┌─ Kaynak Metin

25 Mayıs 2023 Perşembe

NAGASAKİ'NİN ÇANLARI

 

NAGASAKİ’NİN ÇANLARI

Takaşi Nagai

1949

Japoncadan Çeviren: Esmanur Yiğit - Esranur Yiğit

İthaki Yayınları

1.Baskı - Ağustos 2022

136 sayfa


Yazar aynı zamanda bir radyolog. 1945’te Nagasaki’ye atom bombası atılması sırasında orada. 

Yaralanıyor, ama hayatta kalıyor. Geride kalanlara yardım ediyor ve elde ettiği tıbbi gözlemlerden bir rapor hazırlıyor. Bombalamanın birinci yıl dönümünde bu kitabı bitiriyor. Ama Japonya o dönem Amerikan işgalinde olduğundan yayımlanmasına izin verilmiyor. Ancak 1949’da yayımlanabiliyor kitabı.

Bombalamayı bizzat yaşayan birinin kaleminden okumak çok çarpıcı.

└─
┌─ Sağlanan Veriler

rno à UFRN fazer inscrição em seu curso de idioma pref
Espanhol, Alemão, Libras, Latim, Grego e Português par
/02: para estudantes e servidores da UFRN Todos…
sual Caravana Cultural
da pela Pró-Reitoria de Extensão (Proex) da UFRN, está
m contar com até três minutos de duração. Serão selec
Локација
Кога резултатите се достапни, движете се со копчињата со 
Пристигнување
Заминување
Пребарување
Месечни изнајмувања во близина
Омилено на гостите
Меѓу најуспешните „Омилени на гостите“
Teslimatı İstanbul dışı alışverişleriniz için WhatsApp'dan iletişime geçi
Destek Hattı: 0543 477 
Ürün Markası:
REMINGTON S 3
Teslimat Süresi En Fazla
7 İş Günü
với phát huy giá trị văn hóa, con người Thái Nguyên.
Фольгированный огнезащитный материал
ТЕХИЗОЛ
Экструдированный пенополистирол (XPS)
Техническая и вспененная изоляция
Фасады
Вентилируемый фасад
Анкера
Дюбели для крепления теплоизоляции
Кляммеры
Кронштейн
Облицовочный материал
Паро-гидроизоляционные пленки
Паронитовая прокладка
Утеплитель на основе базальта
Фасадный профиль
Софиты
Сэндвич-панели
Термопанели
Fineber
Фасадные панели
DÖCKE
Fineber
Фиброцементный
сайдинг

└─

§ Yapılacak Alıştırmalar:
1. Nagasaki'nin Çanları tanıtım yazısında kitabın adından sonra ve yorumlardan önce verilen künye bilgilerinin tamamını listeleyin.
2. Nagasaki'nin Çanları tanıtım yazısını son cümlesinden sonra aynı üslupla sürdürün.
Veriler, Nagasaki'nin Çanları tanıtım yazısından ayrı bir malzemedir.

§ Beklenen Sonuçlar:
1.
- Yazar: Takaşi Nagai
- Yıl: 1949
- Çevirenler (Japoncadan): Esmanur Yiğit - Esranur Yiğit
- Yayınevi: İthaki Yayınları
- Baskı: 1.Baskı - Ağustos 2022
- Sayfa sayısı: 136 sayfa

2.
*

Nagasaki’de bir tıp okulu... Öğrenciler, hocalar, yerel halk anlatılıyor önce kitapta. Bir savaşın içindeler. Bu yüzden sığınaklarda yaşamak, yaralılara ilk müdahalede bulunmak vb konularda deneyimliler. Ama atom bombası… Bunda deneyim ya da kaçış mümkün mü?

Kitapta çeşitli insanların atom bombası atılmadan az öncesi ve az sonrası anlatılıyor. Çarpıcı ve acı tabii. Kendi hallerinde her şeye rağmen bir şekilde hayatlarına devam ettiklerini okurken birden şu cümle kahrediyor: “Bulundukları yere atom bombası düştü.”

Hayatta kalanlar yaralılara yardım etmeye çalışıyor ellerinden geldiğince. Kolay değil çünkü ellerinde malzeme kalmadı, hepsi ve her şey yandı.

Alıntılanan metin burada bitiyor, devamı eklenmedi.